Comment 6 for bug 317779

Revision history for this message
Martin Pool (mbp) wrote :

You can reproduce this from a Python shell with

>>> trace.note(u"\u68ee".encode("utf-8"))
Traceback (most recent call last):
  File "/usr/lib/python2.6/logging/__init__.py", line 791, in emit
    stream.write(fs % msg.encode("UTF-8"))
UnicodeDecodeError: 'ascii' codec can't decode byte 0xe6 in position 0: ordinal not in range(128)

just emitting a unicode object does work, and it gets converted according to the error handling of the converter:

>>> trace.note(u"\u68ee")
?

With this patch applied, in a C locale, you cannot log unicode strings, but you can log non-ascii byte strings and they get passed through as such:

In [10]: trace.note(u"\u68ee hello")
Traceback (most recent call last):
  File "/usr/lib/python2.6/logging/__init__.py", line 791, in emit
    stream.write(fs % msg.encode("UTF-8"))
UnicodeDecodeError: 'ascii' codec can't decode byte 0xe6 in position 0: ordinal not in range(128)

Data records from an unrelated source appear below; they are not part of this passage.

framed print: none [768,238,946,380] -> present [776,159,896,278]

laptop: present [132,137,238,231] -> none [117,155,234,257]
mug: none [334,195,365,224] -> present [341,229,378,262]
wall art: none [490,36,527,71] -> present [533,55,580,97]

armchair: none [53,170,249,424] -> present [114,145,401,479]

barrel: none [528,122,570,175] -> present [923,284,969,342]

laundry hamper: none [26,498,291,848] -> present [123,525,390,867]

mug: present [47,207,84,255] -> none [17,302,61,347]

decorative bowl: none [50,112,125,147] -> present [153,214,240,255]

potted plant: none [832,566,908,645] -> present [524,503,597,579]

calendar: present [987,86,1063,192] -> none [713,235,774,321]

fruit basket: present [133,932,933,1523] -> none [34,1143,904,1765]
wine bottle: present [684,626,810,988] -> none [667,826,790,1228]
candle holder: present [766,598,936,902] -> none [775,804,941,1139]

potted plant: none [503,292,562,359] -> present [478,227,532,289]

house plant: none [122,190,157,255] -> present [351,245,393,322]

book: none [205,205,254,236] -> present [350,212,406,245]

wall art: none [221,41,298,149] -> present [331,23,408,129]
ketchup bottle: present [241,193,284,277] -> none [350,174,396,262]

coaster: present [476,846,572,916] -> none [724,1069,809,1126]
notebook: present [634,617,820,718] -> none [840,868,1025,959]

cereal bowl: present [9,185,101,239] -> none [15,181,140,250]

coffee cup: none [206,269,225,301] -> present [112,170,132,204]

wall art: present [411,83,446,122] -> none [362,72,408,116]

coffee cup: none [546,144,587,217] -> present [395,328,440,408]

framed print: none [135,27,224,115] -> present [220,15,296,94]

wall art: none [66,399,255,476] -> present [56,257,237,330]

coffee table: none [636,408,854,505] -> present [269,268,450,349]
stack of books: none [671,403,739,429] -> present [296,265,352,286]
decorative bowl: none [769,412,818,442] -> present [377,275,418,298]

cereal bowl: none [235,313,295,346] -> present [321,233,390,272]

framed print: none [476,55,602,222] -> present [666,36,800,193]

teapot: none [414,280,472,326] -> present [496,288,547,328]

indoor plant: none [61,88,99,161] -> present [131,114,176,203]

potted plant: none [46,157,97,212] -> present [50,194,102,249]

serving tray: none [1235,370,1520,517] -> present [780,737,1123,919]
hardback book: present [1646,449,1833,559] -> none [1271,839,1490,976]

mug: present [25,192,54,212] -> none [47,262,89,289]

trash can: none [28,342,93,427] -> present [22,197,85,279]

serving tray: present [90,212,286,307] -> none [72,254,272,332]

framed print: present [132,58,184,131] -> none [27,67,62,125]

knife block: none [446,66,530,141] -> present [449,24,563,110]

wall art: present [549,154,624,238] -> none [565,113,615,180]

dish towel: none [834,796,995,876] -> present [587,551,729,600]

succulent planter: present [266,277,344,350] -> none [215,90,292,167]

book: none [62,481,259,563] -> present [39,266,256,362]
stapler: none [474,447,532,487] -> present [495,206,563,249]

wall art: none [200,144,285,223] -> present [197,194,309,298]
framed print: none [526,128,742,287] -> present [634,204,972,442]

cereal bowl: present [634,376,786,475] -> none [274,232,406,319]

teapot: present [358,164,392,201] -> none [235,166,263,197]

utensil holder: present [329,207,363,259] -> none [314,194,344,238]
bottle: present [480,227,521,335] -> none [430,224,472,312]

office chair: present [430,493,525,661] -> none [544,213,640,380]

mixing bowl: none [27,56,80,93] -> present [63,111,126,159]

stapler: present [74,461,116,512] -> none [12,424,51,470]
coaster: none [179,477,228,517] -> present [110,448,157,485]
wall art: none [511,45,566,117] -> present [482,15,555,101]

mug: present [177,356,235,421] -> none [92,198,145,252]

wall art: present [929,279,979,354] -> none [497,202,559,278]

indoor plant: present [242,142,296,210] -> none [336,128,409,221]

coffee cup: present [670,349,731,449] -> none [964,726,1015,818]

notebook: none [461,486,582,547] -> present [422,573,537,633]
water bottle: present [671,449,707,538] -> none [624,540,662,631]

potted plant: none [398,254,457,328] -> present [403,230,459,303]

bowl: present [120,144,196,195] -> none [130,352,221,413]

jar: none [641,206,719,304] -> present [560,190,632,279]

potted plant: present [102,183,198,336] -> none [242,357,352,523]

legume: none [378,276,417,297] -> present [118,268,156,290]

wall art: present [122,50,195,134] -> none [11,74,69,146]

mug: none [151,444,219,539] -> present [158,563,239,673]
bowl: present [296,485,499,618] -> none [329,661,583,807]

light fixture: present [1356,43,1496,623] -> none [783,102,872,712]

In [11]: trace.note(u"\u68ee hello".encode('utf-8'))
森 hello

I'm not sure that's really an improvement though. I think generally we want the input to the log functions to be unicode strings, and for them to have errors=replace treatment going to the log file or stderr.

Can you tell me more about the context where you hit this?